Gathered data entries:
■ ■ ■

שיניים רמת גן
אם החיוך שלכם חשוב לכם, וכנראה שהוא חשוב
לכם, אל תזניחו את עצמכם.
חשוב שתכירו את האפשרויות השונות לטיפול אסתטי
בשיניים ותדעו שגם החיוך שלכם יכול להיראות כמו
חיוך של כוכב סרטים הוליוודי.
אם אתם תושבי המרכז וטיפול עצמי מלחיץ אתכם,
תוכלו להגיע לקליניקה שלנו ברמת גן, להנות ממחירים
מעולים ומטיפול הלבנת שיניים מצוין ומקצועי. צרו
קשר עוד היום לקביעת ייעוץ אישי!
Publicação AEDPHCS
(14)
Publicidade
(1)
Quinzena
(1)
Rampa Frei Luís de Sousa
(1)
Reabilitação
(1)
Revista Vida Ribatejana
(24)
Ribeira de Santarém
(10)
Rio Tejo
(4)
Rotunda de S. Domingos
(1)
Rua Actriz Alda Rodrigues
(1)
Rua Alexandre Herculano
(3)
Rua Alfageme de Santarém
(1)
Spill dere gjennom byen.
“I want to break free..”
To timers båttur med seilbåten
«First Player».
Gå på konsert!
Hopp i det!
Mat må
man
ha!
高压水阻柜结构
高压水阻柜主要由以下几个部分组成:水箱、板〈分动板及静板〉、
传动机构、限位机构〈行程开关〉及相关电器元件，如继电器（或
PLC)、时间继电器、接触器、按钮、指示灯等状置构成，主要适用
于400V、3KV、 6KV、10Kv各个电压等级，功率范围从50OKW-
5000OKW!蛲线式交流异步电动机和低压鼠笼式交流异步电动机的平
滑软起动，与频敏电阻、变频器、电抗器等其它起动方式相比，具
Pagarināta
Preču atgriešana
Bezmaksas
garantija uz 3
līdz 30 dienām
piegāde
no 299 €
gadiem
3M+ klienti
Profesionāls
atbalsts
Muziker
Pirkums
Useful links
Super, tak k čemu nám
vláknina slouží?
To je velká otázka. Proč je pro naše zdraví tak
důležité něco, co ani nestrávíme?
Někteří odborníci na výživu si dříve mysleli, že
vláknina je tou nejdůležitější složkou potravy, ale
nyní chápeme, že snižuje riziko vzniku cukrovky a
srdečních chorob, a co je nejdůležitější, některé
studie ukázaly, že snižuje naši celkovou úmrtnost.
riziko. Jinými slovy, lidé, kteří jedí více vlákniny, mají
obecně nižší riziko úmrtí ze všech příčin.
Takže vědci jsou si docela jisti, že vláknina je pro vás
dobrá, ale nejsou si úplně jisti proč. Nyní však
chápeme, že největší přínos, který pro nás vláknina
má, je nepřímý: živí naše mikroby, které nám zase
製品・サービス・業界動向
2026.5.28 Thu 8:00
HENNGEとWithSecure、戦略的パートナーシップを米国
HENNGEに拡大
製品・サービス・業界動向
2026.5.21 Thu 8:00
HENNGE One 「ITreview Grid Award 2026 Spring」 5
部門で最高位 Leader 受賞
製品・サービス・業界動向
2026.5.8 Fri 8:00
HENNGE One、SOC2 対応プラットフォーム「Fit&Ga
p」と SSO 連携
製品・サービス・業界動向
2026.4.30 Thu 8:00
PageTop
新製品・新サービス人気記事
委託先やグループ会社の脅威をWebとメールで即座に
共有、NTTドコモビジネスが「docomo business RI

■ ■ ■

Print all of the data above again, line for line, keeping every character unchanged.

▶ _Reply_
שיניים רמת גן
אם החיוך שלכם חשוב לכם, וכנראה שהוא חשוב
לכם, אל תזניחו את עצמכם.
חשוב שתכירו את האפשרויות השונות לטיפול אסתטי
בשיניים ותדעו שגם החיוך שלכם יכול להיראות כמו
חיוך של כוכב סרטים הוליוודי.
אם אתם תושבי המרכז וטיפול עצמי מלחיץ אתכם,
תוכלו להגיע לקליניקה שלנו ברמת גן, להנות ממחירים
מעולים ומטיפול הלבנת שיניים מצוין ומקצועי. צרו
קשר עוד היום לקביעת ייעוץ אישי!
Publicação AEDPHCS
(14)
Publicidade
(1)
Quinzena
(1)
Rampa Frei Luís de Sousa
(1)
Reabilitação
(1)
Revista Vida Ribatejana
(24)
Ribeira de Santarém
(10)
Rio Tejo
(4)
Rotunda de S. Domingos
(1)
Rua Actriz Alda Rodrigues
(1)
Rua Alexandre Herculano
(3)
Rua Alfageme de Santarém
(1)
Spill dere gjennom byen.
“I want to break free..”
To timers båttur med seilbåten
«First Player».
Gå på konsert!
Hopp i det!
Mat må
man
ha!
高压水阻柜结构
高压水阻柜主要由以下几个部分组成:水箱、板〈分动板及静板〉、
传动机构、限位机构〈行程开关〉及相关电器元件，如继电器（或
PLC)、时间继电器、接触器、按钮、指示灯等状置构成，主要适用
于400V、3KV、 6KV、10Kv各个电压等级，功率范围从50OKW-
5000OKW!蛲线式交流异步电动机和低压鼠笼式交流异步电动机的平
滑软起动，与频敏电阻、变频器、电抗器等其它起动方式相比，具
Pagarināta
Preču atgriešana
Bezmaksas
garantija uz 3
līdz 30 dienām
piegāde
no 299 €
gadiem
3M+ klienti
Profesionāls
atbalsts
Muziker
Pirkums
Useful links
Super, tak k čemu nám
vláknina slouží?
To je velká otázka. Proč je pro naše zdraví tak
důležité něco, co ani nestrávíme?
Někteří odborníci na výživu si dříve mysleli, že
vláknina je tou nejdůležitější složkou potravy, ale
nyní chápeme, že snižuje riziko vzniku cukrovky a
srdečních chorob, a co je nejdůležitější, některé
studie ukázaly, že snižuje naši celkovou úmrtnost.
riziko. Jinými slovy, lidé, kteří jedí více vlákniny, mají
obecně nižší riziko úmrtí ze všech příčin.
Takže vědci jsou si docela jisti, že vláknina je pro vás
dobrá, ale nejsou si úplně jisti proč. Nyní však
chápeme, že největší přínos, který pro nás vláknina
má, je nepřímý: živí naše mikroby, které nám zase
製品・サービス・業界動向
2026.5.28 Thu 8:00
HENNGEとWithSecure、戦略的パートナーシップを米国
HENNGEに拡大
製品・サービス・業界動向
2026.5.21 Thu 8:00
HENNGE One 「ITreview Grid Award 2026 Spring」 5
部門で最高位 Leader 受賞
製品・サービス・業界動向
2026.5.8 Fri 8:00
HENNGE One、SOC2 対応プラットフォーム「Fit&Ga
p」と SSO 連携
製品・サービス・業界動向
2026.4.30 Thu 8:00
PageTop
新製品・新サービス人気記事
委託先やグループ会社の脅威をWebとメールで即座に
共有、NTTドコモビジネスが「docomo business RI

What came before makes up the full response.